Hoy lo volví a ver. No lo estaba buscando, pero ahí estaba, el tipo del espejo. Ya no me mira igual. Antes me desafiaba, me sostenía la mirada con esa mezcla de soberbia y certeza de quien cree tener claro el guión. Hoy, en cambio, baja los ojos primero. Le tiembla un poco la mandíbula, como si hubiera aprendido a dudar.
No sé exactamente cuándo se quebró la línea recta entre él y yo. Tal vez fue ese día en que me escuché callar, o cuando empecé a distinguir el ruido del mundo del silencio verdadero. El silencio que no es vacío, sino refugio. Un lugar donde uno empieza a entender que hay sobras que no vienen del hambre, sino de los banquetes que uno se negó a sí mismo por miedo a indigestarse.
Lo observo con cierto cariño desconfiado. Lo estoy conociendo otra vez. No es como yo creía que era, ni tan fuerte, ni tan brillante, ni tan perdido. Tiene caos, sí. Pero también luces tímidas que se encienden cuando nadie las está mirando.
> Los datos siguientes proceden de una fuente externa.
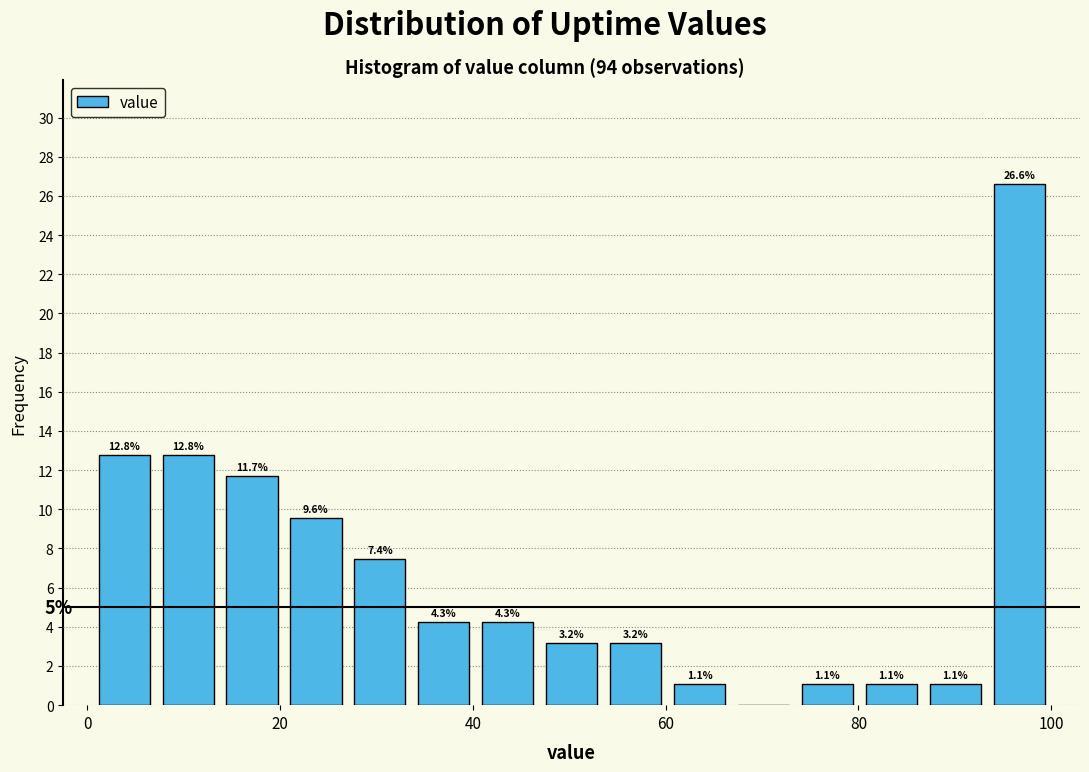

Around what value on the x-axis is the tallest bar? Give the approximate position of its centre, as read against the axis.

96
Hay días en los que pienso que estoy involucionando, que este proceso de romperme para encontrarme es más destrucción que nacimiento. Pero después hay momentos mínimos —segundos, quizás— donde siento algo parecido a paz. No paz absoluta, sino una tregua. Como si mi sombra se sentara a tomar mate conmigo sin tratar de devorarme.
A veces creo que el tiempo dirá qué fui, si semilla o ruina. Pero por ahora, me basta con saber que no soy el mismo tipo de hace un año. Y que el del espejo, aunque aún no sepa quién es, ya no me da miedo.